Prospects for prevention of Salmonella infection in children through vaccination.
McGregor AC., Waddington CS., Pollard AJ.
PURPOSE OF REVIEW: Strains of Salmonella enterica subsp. enterica are amongst the most commonly identified invasive bacterial pathogens in resource-poor settings, and cause significant mortality, particularly in children. In this study we review recent progress in the development of vaccines against S. Typhi, S. Paratyphi and nontyphoidal Salmonella for children. RECENT FINDINGS: Typhoid remains common and S. Paratyphi A is increasingly recognized as a cause of enteric fever in Asia. In rural Africa, nontyphoidal salmonellae are among the most common invasive bacterial infections, although S. Typhi predominates in some urban centres. Licensed vaccines against typhoid have moderate but useful efficacy but neither of the two available vaccines can be used in infants. Although Ty21a may afford some cross-protection against S. Paratyphi B, there are no vaccines that specifically target paratyphoid or any nontyphoidal Salmonella. Several live attenuated vaccines are under development and may offer some advantages over Ty21a.

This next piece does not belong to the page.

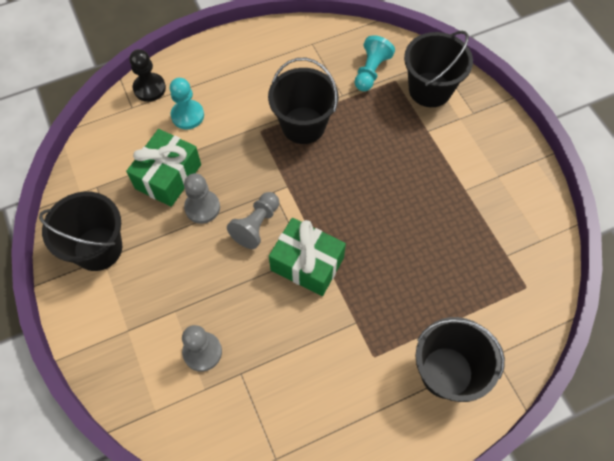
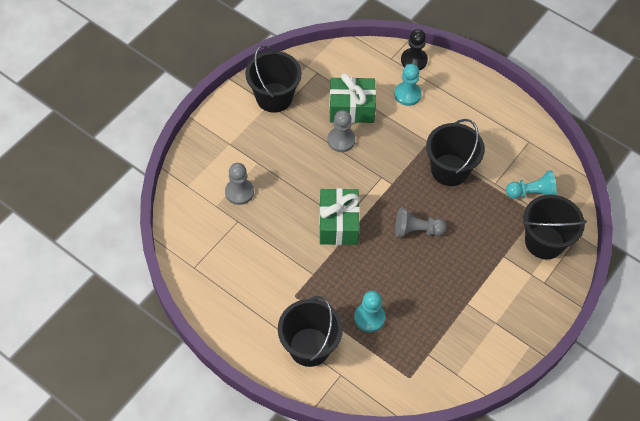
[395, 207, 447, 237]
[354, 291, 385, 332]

Vi-conjugate vaccines should offer children excellent protection from typhoid once licensed. SUMMARY: There are few effective vaccines against Salmonella sp. and those that do exist target only one serovar, S. Typhi. Research is urgently needed to combat emerging agents of enteric fever such as S. Paratyphi A as well as nontyphoidal serovars, which commonly cause invasive disease in Africa.